Of course if you are not writing a highly reused class, or if you are providing documentation of your class’s external behavior outside the header files (e.g., HTML or PDF or whatever), then you should probably define your inline functions inside the class body proper, as that will simplify your development as well as maintenance of the class’s implementation.

This approach is further exploited in the next FAQ.

With inline member functions that are defined outside the class, is it best to put the inline keyword next to the declaration within the class body, next to the definition outside the class body, or both?

Definition only.

Here is an example of an inline member function defined outside the class body:

class Foo {
public:
  void method();  // Best practice: Don't put the inline keyword here
  // ...
};

inline void Foo::method()  // Best practice: Put the inline keyword here
{
  // ...
}

Recall that you should define your inline member function outside the class body when your class is intended to be highly reused and your reusers will read your header file to determine what the class does — its observable semantics or external behavior. In that case…
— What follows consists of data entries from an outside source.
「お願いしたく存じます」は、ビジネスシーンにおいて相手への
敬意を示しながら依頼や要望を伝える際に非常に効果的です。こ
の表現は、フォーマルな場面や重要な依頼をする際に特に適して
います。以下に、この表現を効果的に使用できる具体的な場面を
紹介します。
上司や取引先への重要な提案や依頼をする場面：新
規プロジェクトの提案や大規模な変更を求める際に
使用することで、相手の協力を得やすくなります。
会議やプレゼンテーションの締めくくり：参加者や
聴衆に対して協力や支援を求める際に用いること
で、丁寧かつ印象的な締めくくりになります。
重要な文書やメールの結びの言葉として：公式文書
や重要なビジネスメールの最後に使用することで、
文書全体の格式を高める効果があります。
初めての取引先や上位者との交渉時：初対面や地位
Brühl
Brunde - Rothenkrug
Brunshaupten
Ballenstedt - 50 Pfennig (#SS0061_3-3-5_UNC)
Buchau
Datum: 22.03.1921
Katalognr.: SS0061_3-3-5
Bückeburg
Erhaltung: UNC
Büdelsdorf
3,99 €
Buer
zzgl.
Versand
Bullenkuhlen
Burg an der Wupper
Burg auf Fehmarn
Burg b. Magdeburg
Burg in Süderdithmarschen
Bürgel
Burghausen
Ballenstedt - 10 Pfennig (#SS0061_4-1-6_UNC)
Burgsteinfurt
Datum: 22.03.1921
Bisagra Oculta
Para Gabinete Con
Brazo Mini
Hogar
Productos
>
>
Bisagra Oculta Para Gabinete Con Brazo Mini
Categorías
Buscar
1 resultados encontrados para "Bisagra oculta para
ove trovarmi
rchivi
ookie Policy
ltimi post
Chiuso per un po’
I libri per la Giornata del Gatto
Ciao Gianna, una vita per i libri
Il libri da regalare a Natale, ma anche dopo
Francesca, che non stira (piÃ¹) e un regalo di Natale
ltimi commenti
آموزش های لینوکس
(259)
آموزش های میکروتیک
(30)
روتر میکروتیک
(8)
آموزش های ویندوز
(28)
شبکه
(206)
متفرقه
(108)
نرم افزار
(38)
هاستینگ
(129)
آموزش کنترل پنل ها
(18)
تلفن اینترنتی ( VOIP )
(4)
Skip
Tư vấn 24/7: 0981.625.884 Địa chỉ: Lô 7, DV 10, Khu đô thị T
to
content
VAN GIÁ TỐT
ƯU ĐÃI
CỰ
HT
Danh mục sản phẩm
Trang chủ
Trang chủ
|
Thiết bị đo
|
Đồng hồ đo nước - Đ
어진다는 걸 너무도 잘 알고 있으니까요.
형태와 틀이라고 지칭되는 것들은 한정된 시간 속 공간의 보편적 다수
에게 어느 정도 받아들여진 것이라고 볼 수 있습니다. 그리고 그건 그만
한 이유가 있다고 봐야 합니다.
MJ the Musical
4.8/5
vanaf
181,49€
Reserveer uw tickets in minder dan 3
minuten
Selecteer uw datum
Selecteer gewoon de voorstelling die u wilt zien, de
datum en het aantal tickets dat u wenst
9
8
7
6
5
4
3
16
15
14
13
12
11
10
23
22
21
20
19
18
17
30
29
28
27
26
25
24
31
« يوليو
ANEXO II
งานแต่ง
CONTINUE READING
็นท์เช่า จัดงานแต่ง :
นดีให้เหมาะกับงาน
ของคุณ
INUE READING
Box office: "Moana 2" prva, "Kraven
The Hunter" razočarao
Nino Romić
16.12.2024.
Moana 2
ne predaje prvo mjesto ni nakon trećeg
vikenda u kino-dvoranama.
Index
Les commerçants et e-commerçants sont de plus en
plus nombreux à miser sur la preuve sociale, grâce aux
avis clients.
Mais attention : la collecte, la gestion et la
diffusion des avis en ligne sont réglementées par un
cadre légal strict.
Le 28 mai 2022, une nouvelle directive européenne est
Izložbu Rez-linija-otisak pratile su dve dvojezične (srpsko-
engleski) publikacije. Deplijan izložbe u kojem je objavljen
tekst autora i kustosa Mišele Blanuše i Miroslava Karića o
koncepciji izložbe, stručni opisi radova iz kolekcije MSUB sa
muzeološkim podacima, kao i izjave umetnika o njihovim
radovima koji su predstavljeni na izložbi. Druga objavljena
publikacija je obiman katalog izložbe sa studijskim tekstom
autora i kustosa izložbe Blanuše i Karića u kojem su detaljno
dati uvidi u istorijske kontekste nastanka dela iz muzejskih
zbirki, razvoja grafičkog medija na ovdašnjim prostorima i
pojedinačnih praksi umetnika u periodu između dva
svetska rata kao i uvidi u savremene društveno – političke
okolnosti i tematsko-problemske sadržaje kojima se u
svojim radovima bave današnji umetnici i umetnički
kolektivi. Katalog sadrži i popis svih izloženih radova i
  • The public: part of the class body is where you describe the observable semantics of the class, its public member functions, its friend functions, and any other features of the class to be reused by others. The goal is to keep this public: part public — to drain the public: part of any inklings of anything that is unimportant to reusers. If “it” can’t be observed from the caller’s code, “it” shouldn’t be in the public: part of the class body.
  • The other parts of the class, including non-public: part of the class body, the definitions of your member and friend functions, etc. are pure implementation. Try not to describe any observable semantics that were not already described in the class’s public: part. If “it” can be observed from the caller’s code, “it” should be described in the public: part of the class body; “it” might also appear in the non-public: parts of the class, but “it” should be specified, somehow, in the public: part.

From a practical standpoint, this separation makes life easier and safer for your class’s reusers. Say Chuck wants to simply use your reusable class. Because you read this FAQ and used the above separation, Chuck will see, in the public: part of your class, everything he needs to see and nothing he doesn’t need to see. Your class’s public: part will be Chuck’s one-stop-shop for your class’s observable semantics AKA external behavior. By purifying your class’s public: parts, you made Chuck’s life both easier (he needs to look in only one spot) and safer (his pure mind isn’t polluted by implementation minutiae).
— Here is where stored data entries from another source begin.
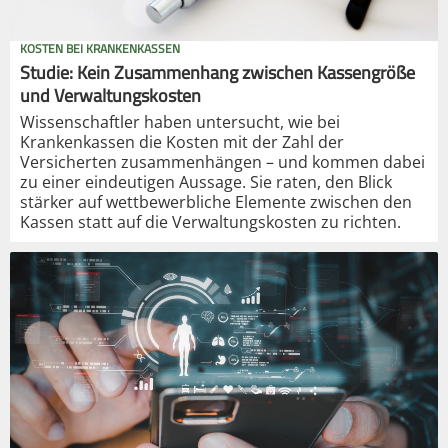
KOSTEN BEI KRANKENKASSEN
Studie: Kein Zusammenhang zwischen Kassengröße
und Verwaltungskosten
Wissenschaftler haben untersucht, wie bei
Krankenkassen die Kosten mit der Zahl der
Versicherten zusammenhängen – und kommen dabei
zu einer eindeutigen Aussage. Sie raten, den Blick
stärker auf wettbewerbliche Elemente zwischen den
Kassen statt auf die Verwaltungskosten zu richten.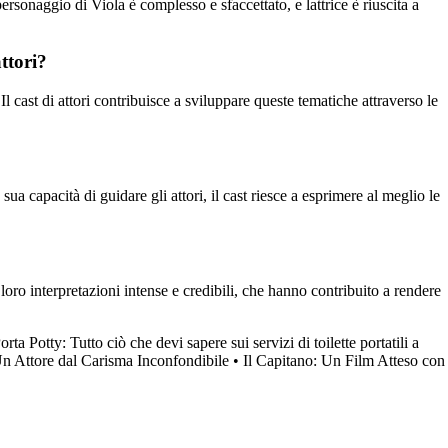
ersonaggio di Viola è complesso e sfaccettato, e lattrice è riuscita a
ttori?
Il cast di attori contribuisce a sviluppare queste tematiche attraverso le
sua capacità di guidare gli attori, il cast riesce a esprimere al meglio le
 loro interpretazioni intense e credibili, che hanno contribuito a rendere
rta Potty: Tutto ciò che devi sapere sui servizi di toilette portatili a
n Attore dal Carisma Inconfondibile
•
Il Capitano: Un Film Atteso con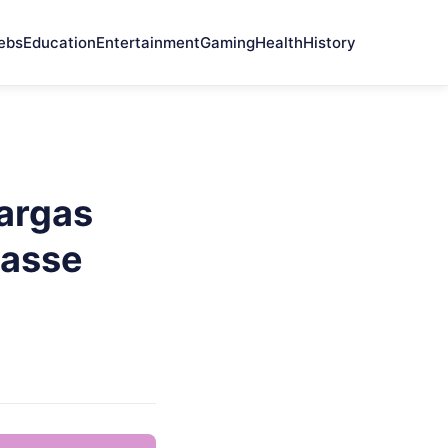
ebs
Education
Entertainment
Gaming
Health
History
argas
gasse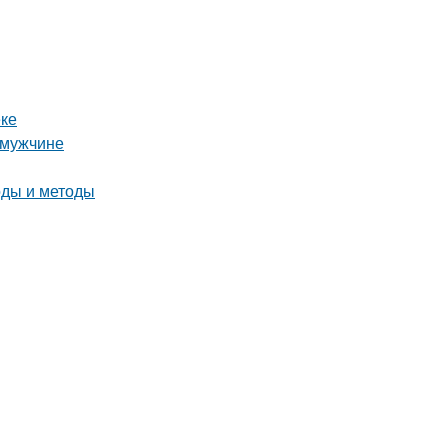
еке
 мужчине
оды и методы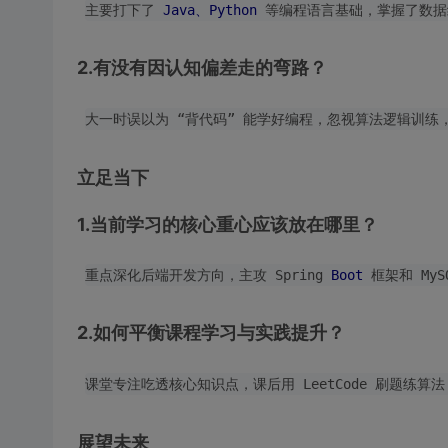
主要打下了 
Java、Python 
2.有没有因认知偏差走的弯路？
立足当下
1.当前学习的核心重心应该放在哪里？
重点深化后端开发方向，主攻 Spring 
Boot 
2.如何平衡课程学习与实践提升？
课堂专注吃透核心知识点，课后用 LeetCode 刷题练算
展望未来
Back to inline-ness: the decision of whether a function is or is not inline is an implementation detail that does not change the observable semantics (the “meaning”) of a call. Therefore the inline keyword should not go within the class’s public: (or the protected: or private:) part, so it needs to go next to the function’s definition.

*NOTE: most people use the terms “declaration” and “definition” to differentiate the above two places. For example, they might say, “Should I put the inline keyword next to the declaration or the definition?” In case you’re talking to a language lawyer, it would be more precise to talk about a non-defining declaration and a defining declaration, since definitions are also declarations.